One crucial initiative at this stage was the launch of an “AI factory” to standardize processes, scale up model deployment, and share knowledge and best practice. The planning of this unit was a deliberately inclusive exercise that sought views from business users, data engineers and the IT department, which had been charged with implementing the technology. Their objective was to move away from piecemeal AI initiatives to a more systematic approach that involved working with partners on business problems and value cases.
Key elements of the AI factory include a “feature store,” which is a repository of clean, standardized data and a system to allow data scientists to access features of the model. It also includes an AI platform, a set of tools, guidelines and templates that save data scientists’ valuable time, and an MLOps platform that transforms the algorithms they develop into consumable solutions. A model governance framework is also important, setting out requirements for performance monitoring.
Over time, RIMAC has also begun to develop a federated model that supports the scaling of its AI activities. As business units began to compete more strongly for attention from the CoE, they also began to push for distributed capabilities. RIMAC began to develop a model for this in its health insurance business, where a dedicated team of 10 worked on organizing and structuring claims data. One positive outcome was the launch of an incentive program to encourage customers to adopt healthier lifestyles.
Overcoming the challenges
RIMAC’s progress on AI may sound straightforward, but the reality was anything but. At each stage of the project, all those involved faced significant challenges. First, they uncovered a number of gaps in the data, both in terms of availability and quality, with only limited data sharing across business units. While this might, at a glance, seem inconsequential, there could be significant commercial repercussions. For instance, RIMAC’s health insurance business knew whether a customer had a child, but the life insurance business, ideally placed to sell important protection policies to such a customer, did not receive this data.
Another problem was organizational dynamics. Having split its capabilities between advanced analytics (within the marketing function) and data engineering (IT), RIMAC had to manage the tensions that arose between the two teams (a not uncommon occurrence, with the latter responsible for the complex task of delivering clean, usable data, and the former under pressure to deliver quickly for the business).

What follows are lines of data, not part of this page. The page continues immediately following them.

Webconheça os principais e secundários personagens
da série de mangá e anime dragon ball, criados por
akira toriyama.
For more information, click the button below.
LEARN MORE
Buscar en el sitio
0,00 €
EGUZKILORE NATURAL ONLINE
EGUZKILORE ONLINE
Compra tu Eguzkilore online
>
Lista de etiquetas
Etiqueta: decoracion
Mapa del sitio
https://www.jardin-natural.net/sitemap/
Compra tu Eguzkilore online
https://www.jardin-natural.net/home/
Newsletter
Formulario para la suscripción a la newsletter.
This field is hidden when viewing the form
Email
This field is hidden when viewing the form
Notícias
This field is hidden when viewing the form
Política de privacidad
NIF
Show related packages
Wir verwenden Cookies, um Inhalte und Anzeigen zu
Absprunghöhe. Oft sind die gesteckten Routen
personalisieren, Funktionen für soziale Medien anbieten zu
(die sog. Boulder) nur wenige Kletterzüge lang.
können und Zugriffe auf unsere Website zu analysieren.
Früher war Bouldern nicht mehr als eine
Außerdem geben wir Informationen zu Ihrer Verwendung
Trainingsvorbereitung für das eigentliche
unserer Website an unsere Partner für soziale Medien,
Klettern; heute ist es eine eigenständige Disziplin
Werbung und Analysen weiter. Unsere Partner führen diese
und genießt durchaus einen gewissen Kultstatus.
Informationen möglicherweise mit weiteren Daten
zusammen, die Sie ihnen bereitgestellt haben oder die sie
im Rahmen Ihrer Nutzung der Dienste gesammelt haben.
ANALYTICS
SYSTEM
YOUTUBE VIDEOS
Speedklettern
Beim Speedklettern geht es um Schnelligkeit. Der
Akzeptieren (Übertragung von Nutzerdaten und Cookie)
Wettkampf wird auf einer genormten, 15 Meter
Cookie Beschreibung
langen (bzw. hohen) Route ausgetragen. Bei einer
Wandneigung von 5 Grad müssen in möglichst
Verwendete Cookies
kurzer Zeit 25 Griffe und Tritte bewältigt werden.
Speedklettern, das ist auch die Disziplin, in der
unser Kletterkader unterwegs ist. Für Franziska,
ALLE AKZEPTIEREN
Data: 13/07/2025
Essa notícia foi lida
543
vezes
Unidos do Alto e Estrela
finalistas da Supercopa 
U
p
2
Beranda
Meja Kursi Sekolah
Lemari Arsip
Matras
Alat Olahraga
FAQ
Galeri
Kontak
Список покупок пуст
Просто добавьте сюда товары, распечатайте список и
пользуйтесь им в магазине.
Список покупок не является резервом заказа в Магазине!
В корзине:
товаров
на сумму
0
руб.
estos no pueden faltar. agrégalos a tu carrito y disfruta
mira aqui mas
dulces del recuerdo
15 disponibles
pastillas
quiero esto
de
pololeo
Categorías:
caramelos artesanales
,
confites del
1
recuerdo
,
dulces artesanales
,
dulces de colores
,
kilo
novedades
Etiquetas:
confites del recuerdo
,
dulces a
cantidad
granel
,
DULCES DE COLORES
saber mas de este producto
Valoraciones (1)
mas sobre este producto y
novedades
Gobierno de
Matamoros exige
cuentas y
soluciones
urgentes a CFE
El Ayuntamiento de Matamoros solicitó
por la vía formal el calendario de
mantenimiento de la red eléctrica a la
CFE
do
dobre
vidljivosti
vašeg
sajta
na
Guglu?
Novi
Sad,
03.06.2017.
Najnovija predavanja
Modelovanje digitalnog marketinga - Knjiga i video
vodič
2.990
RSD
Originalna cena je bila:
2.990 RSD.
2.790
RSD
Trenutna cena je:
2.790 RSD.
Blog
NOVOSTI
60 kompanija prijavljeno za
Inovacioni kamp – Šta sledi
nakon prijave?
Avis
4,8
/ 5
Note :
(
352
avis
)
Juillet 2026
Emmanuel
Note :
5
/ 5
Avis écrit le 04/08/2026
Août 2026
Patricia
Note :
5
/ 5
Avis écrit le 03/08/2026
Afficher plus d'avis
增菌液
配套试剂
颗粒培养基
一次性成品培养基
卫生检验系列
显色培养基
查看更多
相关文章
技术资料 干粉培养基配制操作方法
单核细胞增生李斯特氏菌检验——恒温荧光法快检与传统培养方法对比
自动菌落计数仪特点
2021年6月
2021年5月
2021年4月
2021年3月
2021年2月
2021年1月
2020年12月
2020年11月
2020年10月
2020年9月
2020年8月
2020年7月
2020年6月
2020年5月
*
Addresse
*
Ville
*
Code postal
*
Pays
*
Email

Indeed, increased demand from the business has become a significant challenge. The CoE initially focused on quick wins, particularly in vehicle and health insurance, but life insurance leaders saw the bigger picture and wanted a share of the benefits. As a natural consequence of this, the demands on the team have grown very rapidly.
Other obstacles include a lack of alignment of the objectives set for the CoE and for individual business units. This has sometimes led to issues around prioritization and co-operation. Similarly, defining and accounting for the value created by the team’s AI models has proved challenging.